Many geospatial operations, such as those that filter, intersect, or aggregate geographies, produce output layers containing a different number of features than their inputs. Participants used changes in feature counts to assess operator behavior, with the magnitude and direction of change serving as proxies for correctness (PE9, PE10, PS1, PS4, PJ2, PJ3, PJ4, PJ8). For example, PS4 checked the feature count of the dataframe produced by an st_join operation: “This should only be 372 observations because each [Census] tract is unique, but instead test2 [the output dataframe] is 2790, which is implying that there is something wrong.”
5.3.3 Visibility of Geometry in Programming Environments.
Participants relied on examining the geometry of their data to understand operator behavior and validate operator output. GISs center the geometry of geospatial data via a map view, a canvas that allows users to pan, zoom, and inspect features and pixels directly. Conversely, participants using programming environments had to write additional code to perform these interactions (PE8, PE10, PJ7, PJ8, PO2). For example, PO2 wrote code to pan and zoom static matplotlib figures to particular parcels in their OpenStreetMap dataset. This involved a repetitive process of guessing the coordinates of bounding boxes containing the parcels, updating a Python dictionary encoding these coordinates, re-executing their code in IPython, and re-rendering the matplotlib figures until they achieved the desired view.

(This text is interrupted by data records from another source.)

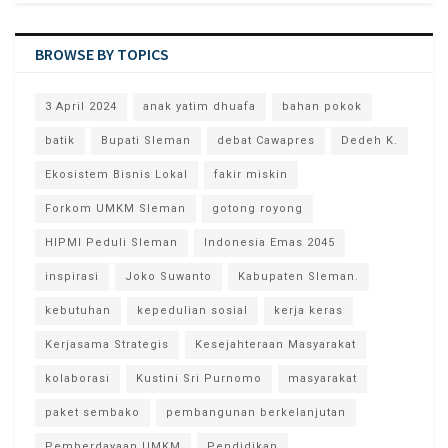
BROWSE BY TOPICS
3 April 2024
anak yatim dhuafa
bahan pokok
batik
Bupati Sleman
debat Cawapres
Dedeh K.
Ekosistem Bisnis Lokal
fakir miskin
Forkom UMKM Sleman
gotong royong
HIPMI Peduli Sleman
Indonesia Emas 2045
inspirasi
Joko Suwanto
Kabupaten Sleman.
kebutuhan
kepedulian sosial
kerja keras
Kerjasama Strategis
Kesejahteraan Masyarakat
kolaborasi
Kustini Sri Purnomo
masyarakat
paket sembako
pembangunan berkelanjutan
Pemberdayaan UMKM
Pendidikan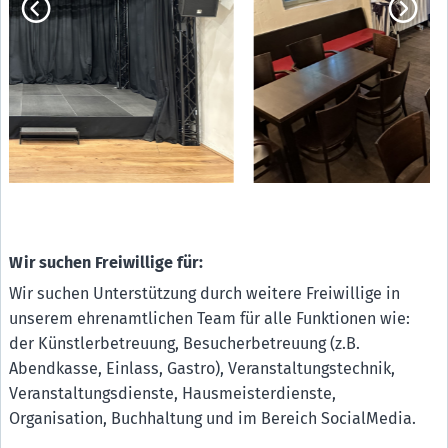
Wir suchen Freiwillige für:
Wir suchen Unterstützung durch weitere Freiwillige in
unserem ehrenamtlichen Team für alle Funktionen wie:
der Künstlerbetreuung, Besucherbetreuung (z.B.
Abendkasse, Einlass, Gastro), Veranstaltungstechnik,
Veranstaltungsdienste, Hausmeisterdienste,
Organisation, Buchhaltung und im Bereich SocialMedia.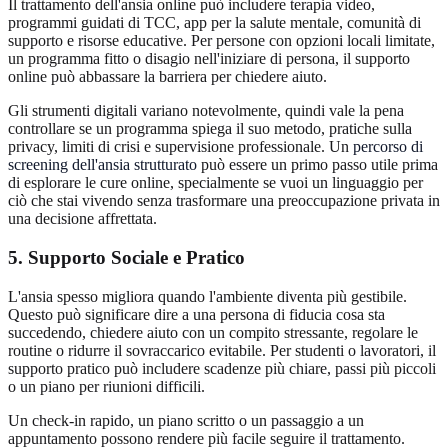
Il trattamento dell'ansia online può includere terapia video,
programmi guidati di TCC, app per la salute mentale, comunità di
supporto e risorse educative. Per persone con opzioni locali limitate,
un programma fitto o disagio nell'iniziare di persona, il supporto
online può abbassare la barriera per chiedere aiuto.
Gli strumenti digitali variano notevolmente, quindi vale la pena
controllare se un programma spiega il suo metodo, pratiche sulla
privacy, limiti di crisi e supervisione professionale. Un
percorso di
screening dell'ansia strutturato
può essere un primo passo utile prima
di esplorare le cure online, specialmente se vuoi un linguaggio per
ciò che stai vivendo senza trasformare una preoccupazione privata in
una decisione affrettata.
5. Supporto Sociale e Pratico
L'ansia spesso migliora quando l'ambiente diventa più gestibile.
Questo può significare dire a una persona di fiducia cosa sta
succedendo, chiedere aiuto con un compito stressante, regolare le
routine o ridurre il sovraccarico evitabile. Per studenti o lavoratori, il
supporto pratico può includere scadenze più chiare, passi più piccoli
o un piano per riunioni difficili.
Un check-in rapido, un piano scritto o un passaggio a un
appuntamento possono rendere più facile seguire il trattamento.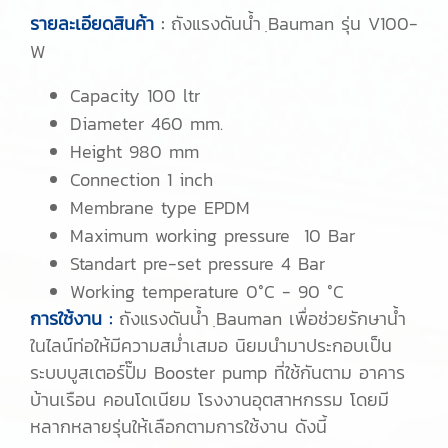
รายละเอียดสินค้า
:
ถังแรงดันน้ำ ฺBauman รุ่น V100-
W
Capacity 100 ltr
Diameter 460 mm.
Height 980 mm
Connection 1 inch
Membrane type EPDM
Maximum working pressure 10 Bar
Standart pre-set pressure 4 Bar
Working temperature 0°C - 90 °C
การใช้งาน :
ถังแรงดันน้ำ ฺBauman เพื่อช่วยรักษาน้ำ
ในไลน์ท่อให้มีความสม่ำเสมอ นิยมนำมาประกอบเป็น
ระบบบูสเตอร์ปั๊ม Booster pump ที่ใช้กันตาม อาคาร
บ้านเรือน คอนโดเนียม โรงงานอุตสาหกรรม โดยมี
หลากหลายรุ่นให้เลือกตามการใช้งาน ดังนี้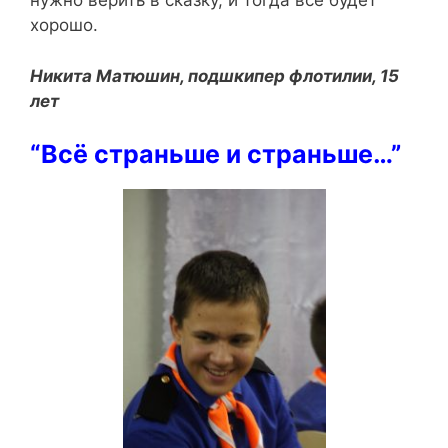
нужно верить в сказку, и тогда всё будет
хорошо.
Никита Матюшин, подшкипер флотилии, 15
лет
“Всё страньше и страньше…”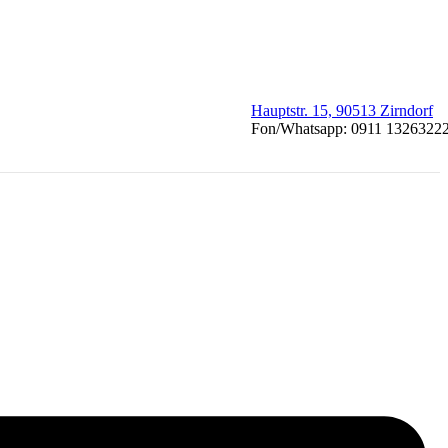
Hauptstr. 15, 90513 Zirndorf
Fon/Whatsapp: 0911 1326322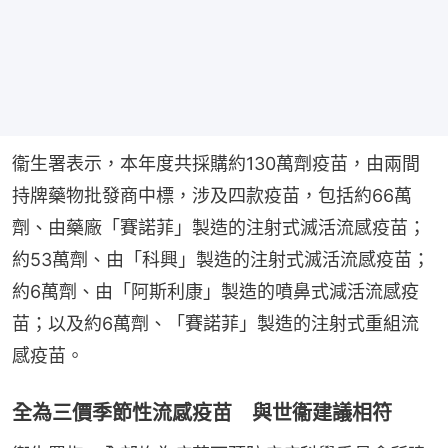
衞生署表示，本年度共採購約130萬劑疫苗，由兩間
持牌藥物批發商中標，涉及四款疫苗，包括約66萬
劑、由藥廠「賽諾菲」製造的注射式滅活流感疫苗；
約53萬劑、由「科興」製造的注射式滅活流感疫苗；
約6萬劑、由「阿斯利康」製造的噴鼻式減活流感疫
苗；以及約6萬劑、「賽諾菲」製造的注射式重組流
感疫苗。
全為三價季節性流感疫苗 與世衞建議相符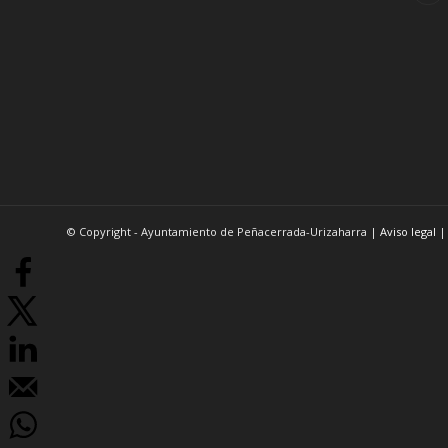
© Copyright - Ayuntamiento de Peñacerrada-Urizaharra |
Aviso legal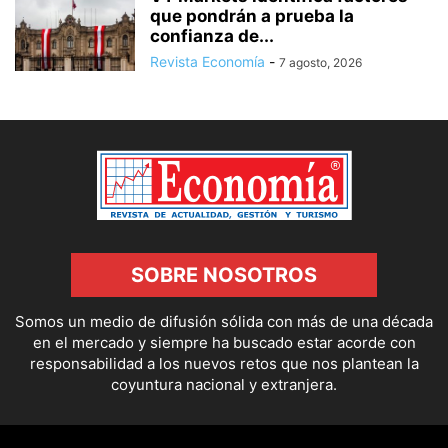
que pondrán a prueba la
confianza de...
Revista Economía
-
7 agosto, 2026
SOBRE NOSOTROS
Somos un medio de difusión sólida con más de una década
en el mercado y siempre ha buscado estar acorde con
responsabilidad a los nuevos retos que nos plantean la
coyuntura nacional y extranjera.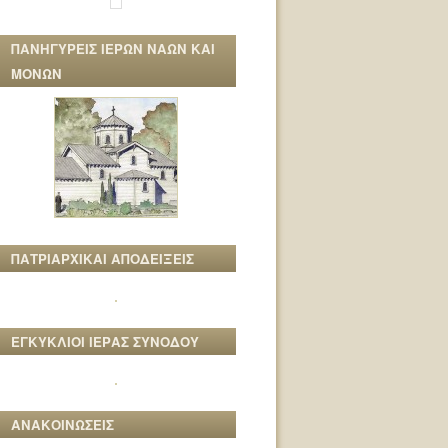
ΠΑΝΗΓΥΡΕΙΣ ΙΕΡΩΝ ΝΑΩΝ ΚΑΙ
ΜΟΝΩΝ
ΠΑΤΡΙΑΡΧΙΚΑΙ ΑΠΟΔΕΙΞΕΙΣ
ΕΓΚΥΚΛΙΟΙ ΙΕΡΑΣ ΣΥΝΟΔΟΥ
ΑΝΑΚΟΙΝΩΣΕΙΣ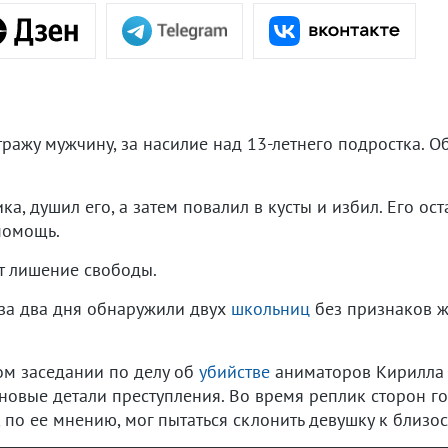
тражу мужчину, за насилие над 13-летнего подростка. О
а, душил его, а затем повалил в кусты и избил. Его ос
помощь.
т лишение свободы.
за два дня обнаружили двух
школьниц
без признаков ж
ом заседании по делу об
убийстве
аниматоров Кирилла 
новые детали преступления. Во время реплик сторон г
 по ее мнению, мог пытаться склонить девушку к близо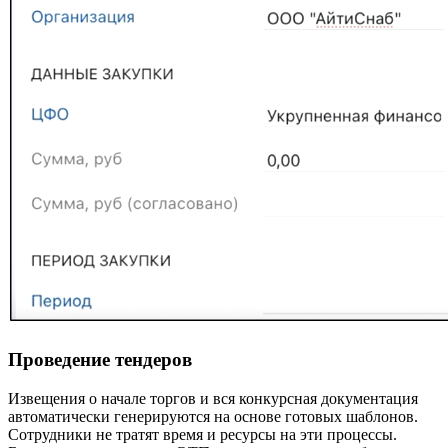
Проведение тендеров
Извещения о начале торгов и вся конкурсная документация
автоматически генерируются на основе готовых шаблонов.
Сотрудники не тратят время и ресурсы на эти процессы.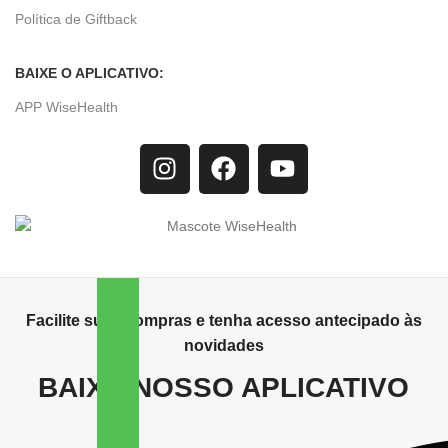
Política de Giftback
BAIXE O APLICATIVO:
APP WiseHealth
Facilite suas compras e tenha acesso antecipado às
novidades
BAIXE NOSSO APLICATIVO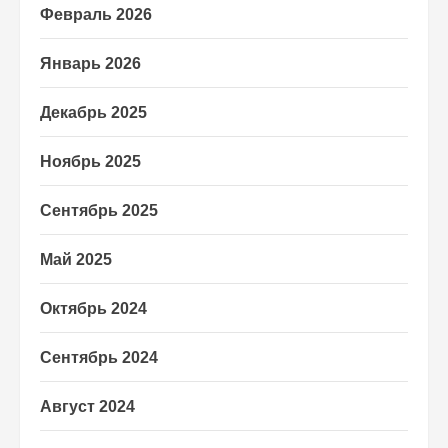
Февраль 2026
Январь 2026
Декабрь 2025
Ноябрь 2025
Сентябрь 2025
Май 2025
Октябрь 2024
Сентябрь 2024
Август 2024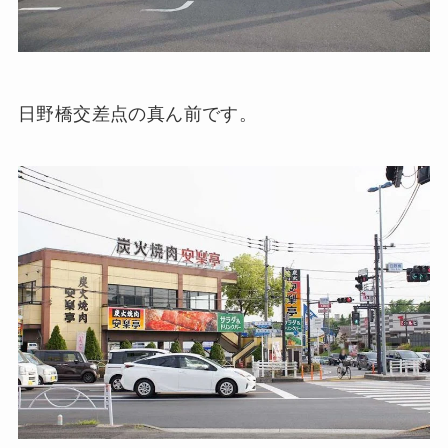
日野橋交差点の真ん前です。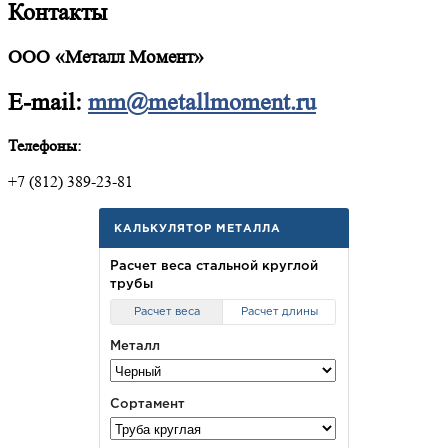
Контакты
ООО «Металл Момент»
E-mail:
mm@metallmoment.ru
Телефоны:
+7 (812) 389-23-81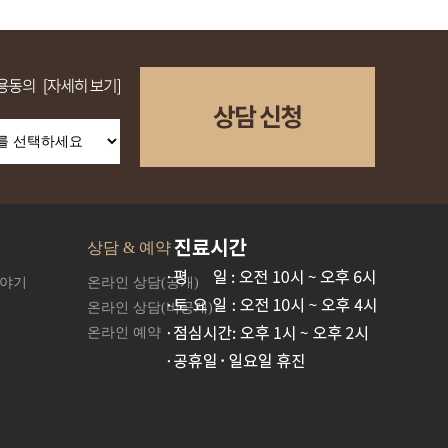
상담 & 예약
이야기
온라인 상담(공개)
온라인 상담(비공개)
온라인 예약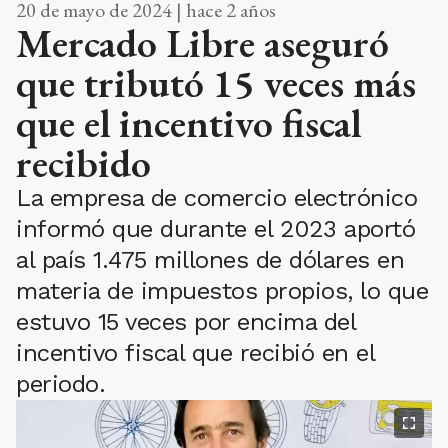
20 de mayo de 2024 | hace 2 años
Mercado Libre aseguró
que tributó 15 veces más
que el incentivo fiscal
recibido
La empresa de comercio electrónico
informó que durante el 2023 aportó
al país 1.475 millones de dólares en
materia de impuestos propios, lo que
estuvo 15 veces por encima del
incentivo fiscal que recibió en el
periodo.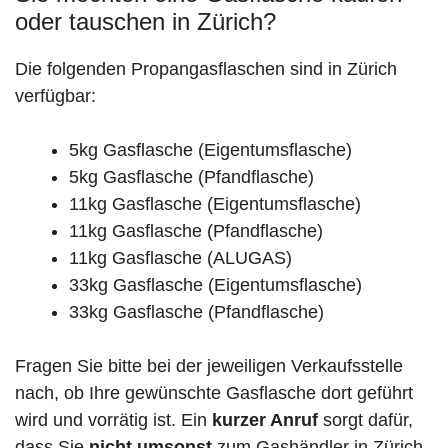
oder tauschen in Zürich?
Die folgenden Propangasflaschen sind in Zürich
verfügbar:
5kg Gasflasche (Eigentumsflasche)
5kg Gasflasche (Pfandflasche)
11kg Gasflasche (Eigentumsflasche)
11kg Gasflasche (Pfandflasche)
11kg Gasflasche (ALUGAS)
33kg Gasflasche (Eigentumsflasche)
33kg Gasflasche (Pfandflasche)
Fragen Sie bitte bei der jeweiligen Verkaufsstelle
nach, ob Ihre gewünschte Gasflasche dort geführt
wird und vorrätig ist. Ein
kurzer Anruf
sorgt dafür,
dass Sie
nicht umsonst
zum Gashändler in Zürich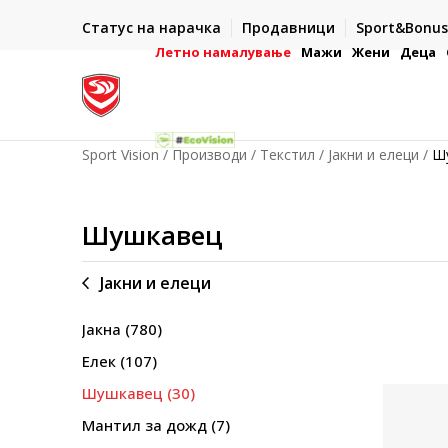
И ДЕНА
ДВА НАЧИНА НА ПЛАЌАЊЕ
Статус на нарачка
Продавници
Sport&Bonus
ронска платежна
- во готово или со електронска платежна картичк
Летно намалување
Мажи
Жени
Деца
Sport Vision
Производи
Текстил
Јакни и елеци
Ш
Шушкавец
Јакни и елеци
Јакна
(780)
Елек
(107)
Шушкавец
(30)
Мантил за дожд
(7)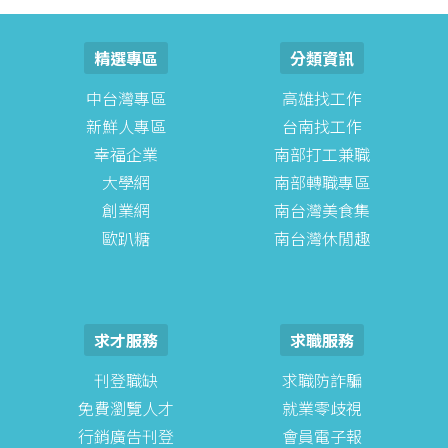
精選專區
分類資訊
中台灣專區
高雄找工作
新鮮人專區
台南找工作
幸福企業
南部打工兼職
大學網
南部轉職專區
創業網
南台灣美食集
歐趴糖
南台灣休閒趣
求才服務
求職服務
刊登職缺
求職防詐騙
免費瀏覽人才
就業零歧視
行銷廣告刊登
會員電子報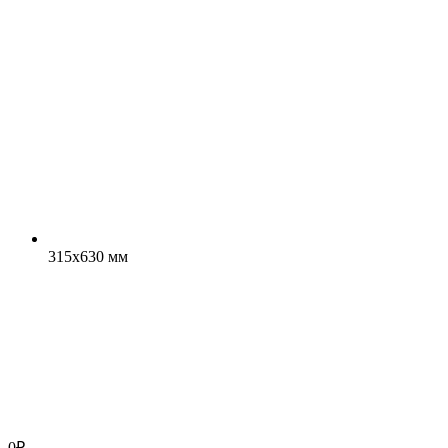
315x630 мм
0
₽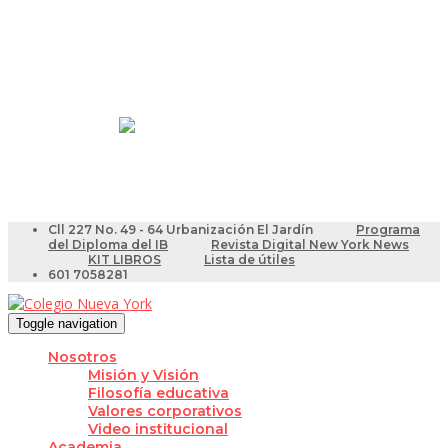
Resultados Pruebas Saber
Videotutoriales para Docentes
Cll 227 No. 49 - 64 Urbanización El Jardín
Programa
del Diploma del IB
Revista Digital New York News
KIT LIBROS
Lista de útiles
601 7058281
Toggle navigation
Nosotros
Misión y Visión
Filosofía educativa
Valores corporativos
Video institucional
Academia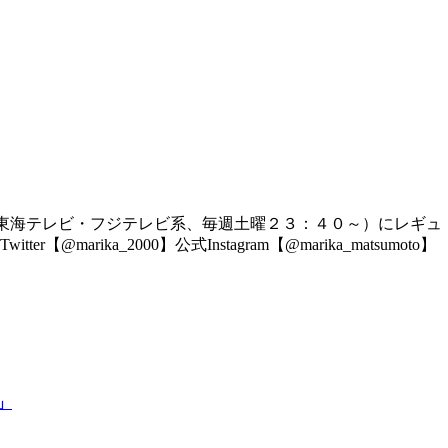
東海テレビ・フジテレビ系、毎週土曜２３：４０～）にレギュ
_2000】公式Instagram【@marika_matsumoto】
」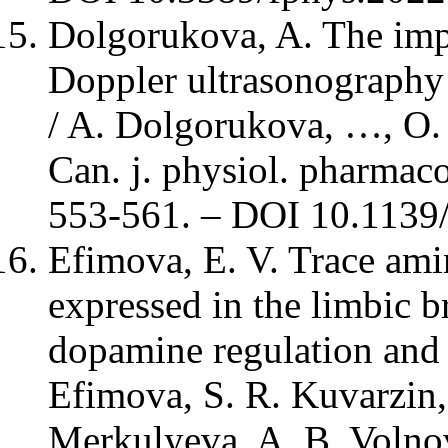
Dolgorukova, A. The impl
Doppler ultrasonography 
/ A. Dolgorukova, …, O. 
Can. j. physiol. pharmaco
553-561. – DOI 10.1139
Efimova, E. V. Trace amin
expressed in the limbic b
dopamine regulation and 
Efimova, S. R. Kuvarzin,
Merkulyeva, A. B. Volnova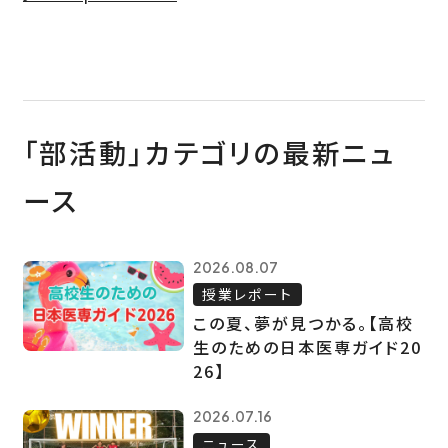
「部活動」カテゴリの最新ニュ
ース
2026.08.07
授業レポート
この夏、夢が見つかる。【高校
生のための日本医専ガイド20
26】
2026.07.16
ニュース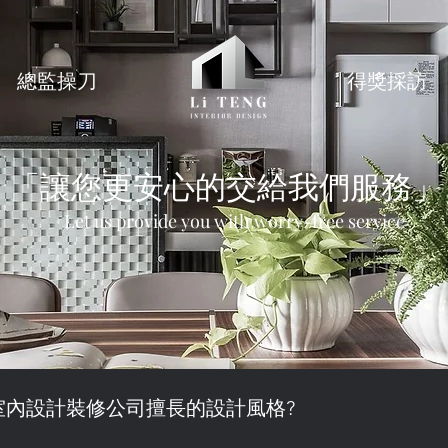
總監操刀
得獎採訪
「讓您更安心的交給我們服務」
Let us provide you with worry-free service
室內設計裝修公司擅長的設計風格?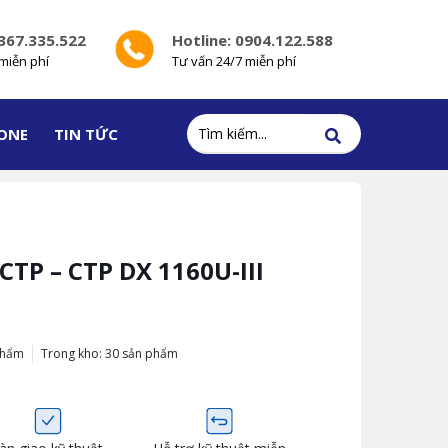
0367.335.522
Hotline: 0904.122.588
miễn phí
Tư vấn 24/7 miễn phí
ONE
TIN TỨC
TP – CTP DX 1160U-III
phẩm
Trong kho: 30 sản phẩm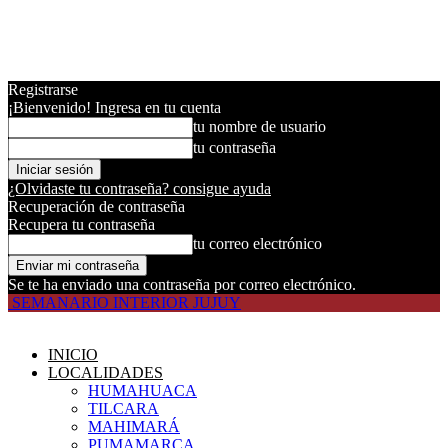
Registrarse
¡Bienvenido! Ingresa en tu cuenta
tu nombre de usuario
tu contraseña
¿Olvidaste tu contraseña? consigue ayuda
Recuperación de contraseña
Recupera tu contraseña
tu correo electrónico
Se te ha enviado una contraseña por correo electrónico.
SEMANARIO INTERIOR JUJUY
INICIO
LOCALIDADES
HUMAHUACA
TILCARA
MAHIMARÁ
PUMAMARCA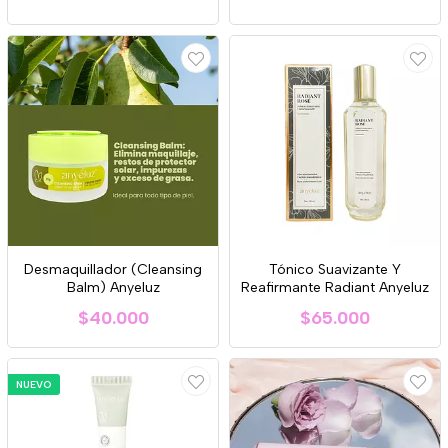
Desmaquillador (Cleansing
Tónico Suavizante Y
Balm) Anyeluz
Reafirmante Radiant Anyeluz
$40.000
$65.000
NUEVO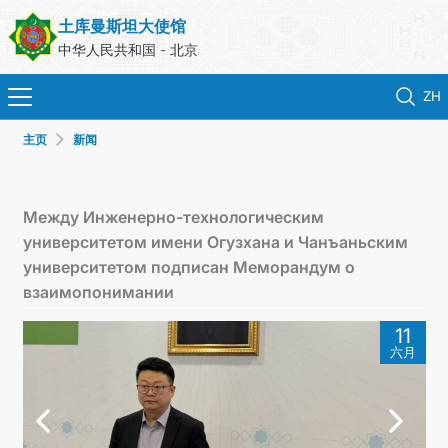
土库曼斯坦大使馆
中华人民共和国 - 北京
ZH
主页
新闻
首页
新闻
Между Инженерно-технологическим
университетом имени Огузхана и Чанъаньским
土库曼斯坦
университетом подписан Меморандум о
взаимопонимании
领事服务
11
六月
外交部
联系我们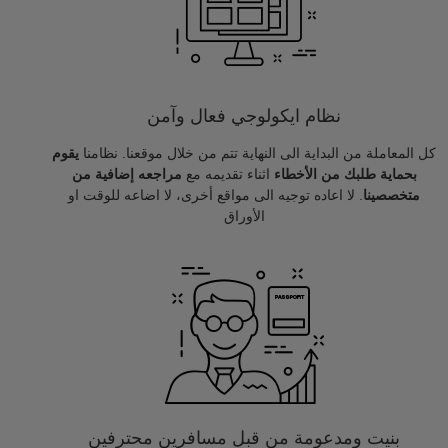
نظام ايكولوجي فعال وآمن
كل المعاملة من البداية الى النهاية تتم من خلال موقعنا. نظامنا
يقوم
بحماية طلبك من الأخطاء
اثناء تقديمه مع
مراجعه إضافية من
متخصصينا
. لا اعاده توجيه الى مواقع أخرى، لا اضاعه للوقت او
الأوراق
بنيت ومدعومة من قبل مسافرين محترفين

Programming environments made rendering and interacting with geospatial data challenging enough that, even when participants used them for analysis, they often moved their data to GISs to “see” and “layer” (PJ6) it interactively (PE9, PJ2, PJ4, PJ6). PJ2 explained the immediate visibility of their data’s geometry in GISs outweighed the performance benefits of code: “I’m working in QGIS. I know that it’s slower than it would be to do it in PostGIS or maybe even
geopandas, and so I’ve considered switching to that. But I’m still... new enough that I need to kind of ‘see’ to make sure my projections are right and stuff like that.” PJ4 performed their analysis using
geopandas in Jupyter but explained they would visualize the results in QGIS: “Now I could try to visualize it here with
matplotlib and
geopandas, but I know those things are... not interactive and so I’m like, ‘I gotta take this to QGIS.’” These findings extend prior work highlighting visual exploration and cross-layer correlation as integral exploratory analysis techniques for geospatial data users [
29,
64]. Participants wanted visibility into their data’s geometry not only to identify spatial patterns but also to validate the correctness of their analyses visually.